Okay, so.
It wasn't a great time.
The year began with a gradual decline and then a full-on death march. Grief followed, and then apathy followed grief, as always, like a small puppy looking for a pat on the head.
(Except the puppy is gone now and I swear to God it hurt worse than when the Preacher flew to heaven and I think it was purely because of the time involved. Had I had sixteen whole years with Jake I swear I wouldn't be here right now but for my kids, who got me through the year in an incredible way but it still hurts and also I am ashamed because I'm supposed to be their cheerleader and it is far too soon for them to be mine.)
Apathy was followed by dread, which hung around and is still hanging around. And I am going to move and leave no forwarding address for it, no thanks.
There are also many other things that I am attempting to deal with, that I can barely deal with and my Afib is just bouncing along like a white girl trying to dance to a beat and I need to breathe and I can't seem to.
I promised myself a year of writing again after a year of a hundred false starts so here we are. Life begins for us again on Monday, including Henry, who was called back to work for a short contract that will hopefully be extended and his life will even out a little from half a year of uncertainty and much patience and worry on his part.
My nose is running.
Lochlan said I snored so loud last night he left for a while. Ha.

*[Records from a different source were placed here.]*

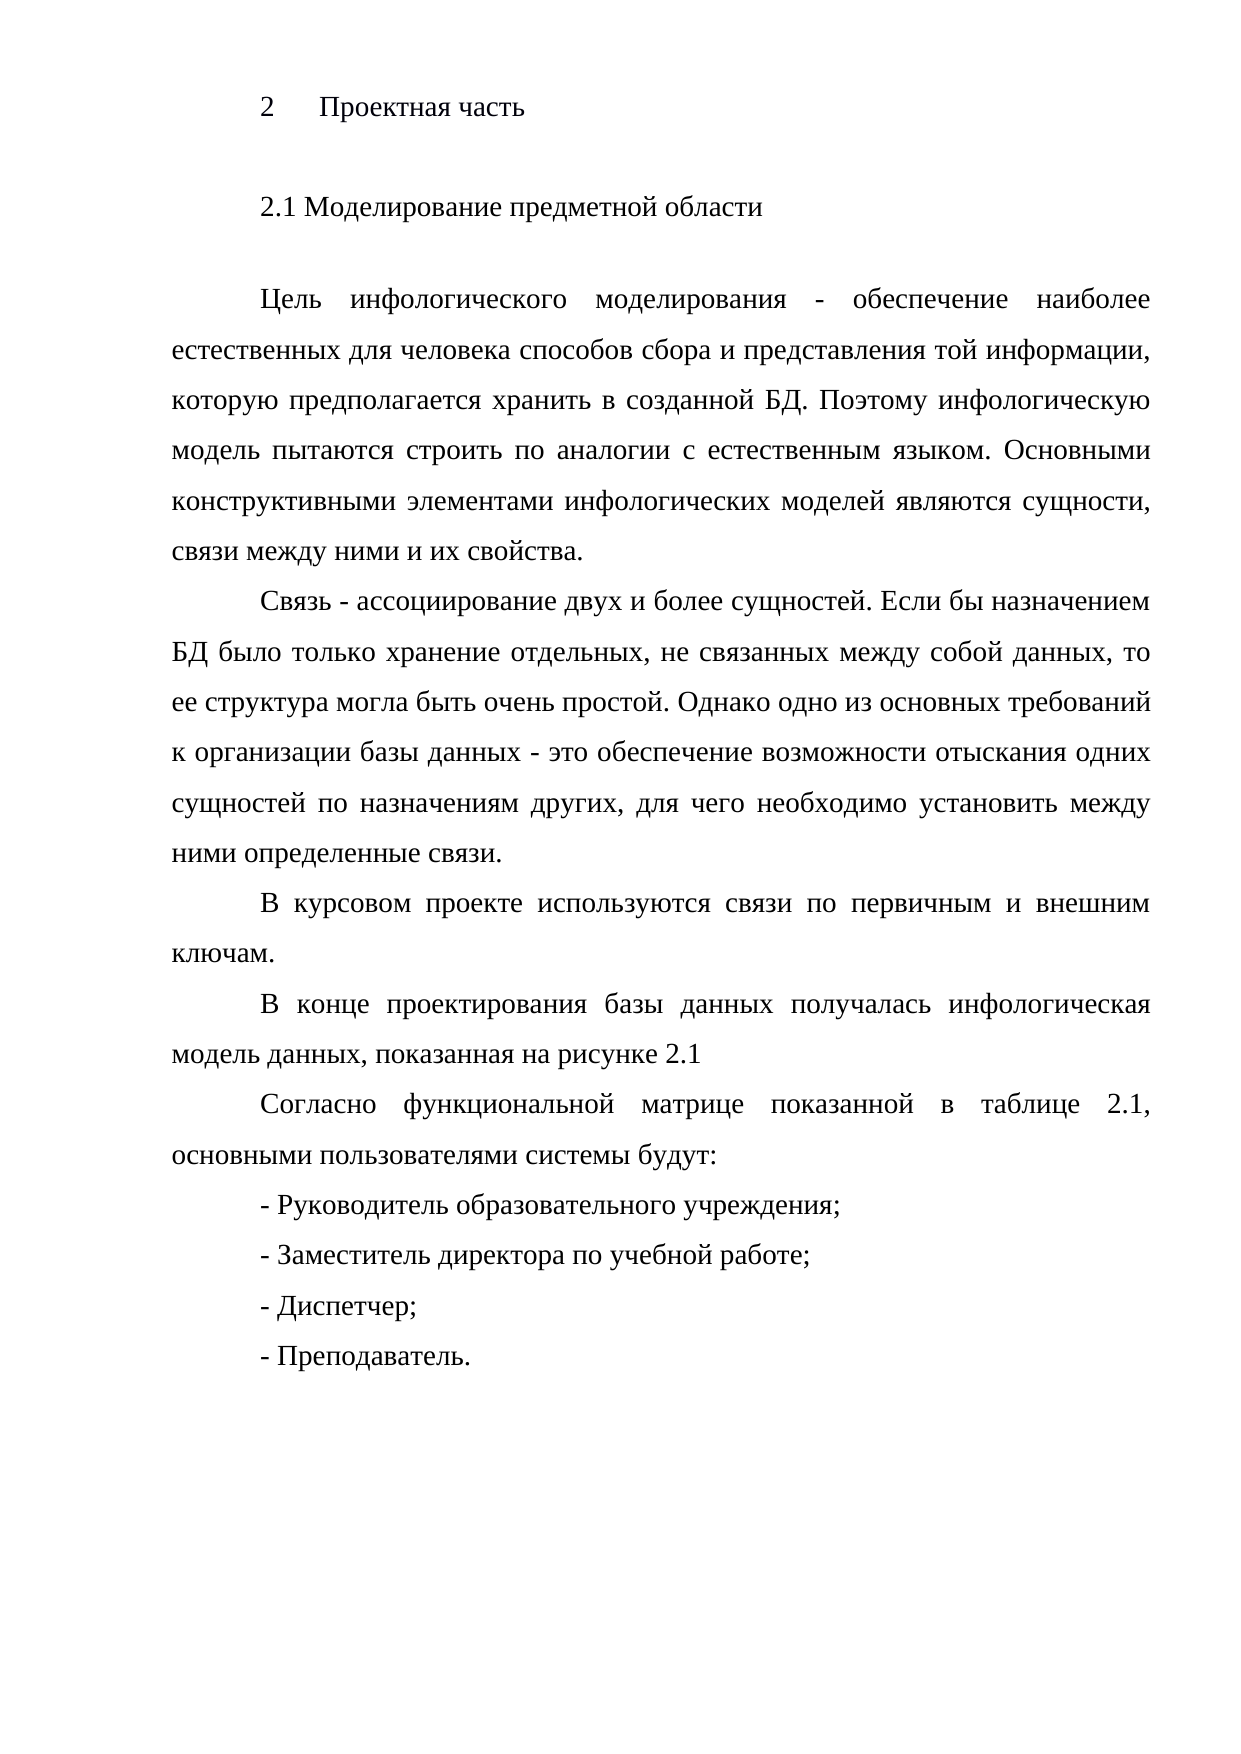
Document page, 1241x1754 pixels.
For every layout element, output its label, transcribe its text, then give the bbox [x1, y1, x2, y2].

text Согласно функциональной матрице показанной в таблице 2.1, основными пользователями системы будут: [171, 1087, 1152, 1170]
text - Диспетчер; [171, 1288, 1152, 1321]
text В конце проектирования базы данных получалась инфологическая модель данных, показанная на рисунке 2.1 [171, 986, 1152, 1070]
text Цель инфологического моделирования - обеспечение наиболее естественных для человека способов сбора и представления той информации, которую предполагается хранить в созданной БД. Поэтому инфологическую модель пытаются строить по аналогии с естественным языком. Основными конструктивными элементами инфологических моделей являются сущности, связи между ними и их свойства. [171, 282, 1152, 567]
text - Заместитель директора по учебной работе; [171, 1237, 1152, 1271]
list Проектная часть [171, 89, 1152, 122]
text - Преподаватель. [171, 1338, 1152, 1372]
text В курсовом проекте используются связи по первичным и внешним ключам. [171, 885, 1152, 969]
text Связь - ассоциирование двух и более сущностей. Если бы назначением БД было только хранение отдельных, не связанных между собой данных, то ее структура могла быть очень простой. Однако одно из основных требований к организации базы данных - это обеспечение возможности отыскания одних сущностей по назначениям других, для чего необходимо установить между ними определенные связи. [171, 583, 1152, 868]
text 2.1 Моделирование предметной области [171, 189, 1152, 223]
text - Руководитель образовательного учреждения; [171, 1187, 1152, 1221]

The one thing I enjoyed most about the holiday was giving myself permission to not work myself to pieces, and just to let things slide a bit, or a lot, actually. We did have company and then some, and it was a wee bit crazy at a few points in December but then we returned to our insular cocoon. We did nothing but we also did a huge declutter and took old paint to be recycled and donated a huge load of furniture, clothes and books. We rearranged and reevaluated and I felt so good after that I'm considering it a high point. Especially when I saw so many things being kept for the wrong reasons finally leave the house.

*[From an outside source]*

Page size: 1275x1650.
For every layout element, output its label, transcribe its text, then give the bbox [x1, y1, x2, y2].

It's a wide open house. Sometimes things pile up.
We're starting in an okay spot. Need my front brakes done and so I booked them because I don't want to do them in the winter when it's cold and wet outside. I need a beach day but that will come later on. I have tons of groceries. I did the budget and changed the cat bowls and washed the trays. I made a plan for my knitting for the rest of the winter and I didn't even pull out any of the baking I did for Christmas so that will be nice through the colder wet months where we may actually see snow.

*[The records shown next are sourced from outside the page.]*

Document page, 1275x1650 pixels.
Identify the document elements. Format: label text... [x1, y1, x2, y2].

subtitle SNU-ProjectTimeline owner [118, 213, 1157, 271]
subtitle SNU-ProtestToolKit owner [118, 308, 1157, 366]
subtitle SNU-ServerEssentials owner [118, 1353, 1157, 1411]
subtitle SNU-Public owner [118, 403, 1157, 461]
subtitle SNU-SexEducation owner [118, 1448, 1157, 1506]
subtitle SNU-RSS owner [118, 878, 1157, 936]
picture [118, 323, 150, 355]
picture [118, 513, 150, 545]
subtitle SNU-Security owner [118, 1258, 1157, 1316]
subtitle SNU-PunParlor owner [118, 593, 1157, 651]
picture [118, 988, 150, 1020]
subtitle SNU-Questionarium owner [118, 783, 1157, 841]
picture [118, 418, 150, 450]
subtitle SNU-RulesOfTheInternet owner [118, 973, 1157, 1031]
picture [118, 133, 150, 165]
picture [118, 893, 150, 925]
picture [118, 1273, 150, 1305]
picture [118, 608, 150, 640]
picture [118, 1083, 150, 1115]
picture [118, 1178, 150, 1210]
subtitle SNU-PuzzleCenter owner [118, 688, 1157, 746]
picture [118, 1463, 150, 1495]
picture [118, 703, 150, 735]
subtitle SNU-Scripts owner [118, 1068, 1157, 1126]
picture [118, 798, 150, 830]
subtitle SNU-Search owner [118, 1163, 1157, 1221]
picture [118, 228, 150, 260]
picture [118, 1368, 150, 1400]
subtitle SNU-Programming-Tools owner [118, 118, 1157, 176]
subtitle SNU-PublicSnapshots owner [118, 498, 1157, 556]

I have a few stragglers who read who haven't left yet and I want to promise you I'll give you things to read in 2025. 2024 just hit like a truck and I had no words to describe it. Drama still persists around here but in an exhausted way. Like PJ said yesterday: Christmas is a minefield and it brings up feelings and leftover dynamics you thought you were done with, in a colourful holiday that is so dressed up as a happy time, it almost makes it all worse.
He was much more poetic in his description but I have had no coffee yet so can't even paraphrase. It's supposed to rain heavily today and my plan is to wind some yarn to make myself a meadow sunset wrap (high on my making bucket list this year) and maybe finish up my two sewing projects and then I'm giving away my 1962 Soviet sewing machine because I still hate sewing in the end and 2025 is going to be the year of not putting up with anything at all that is bullshit, including my own attitude.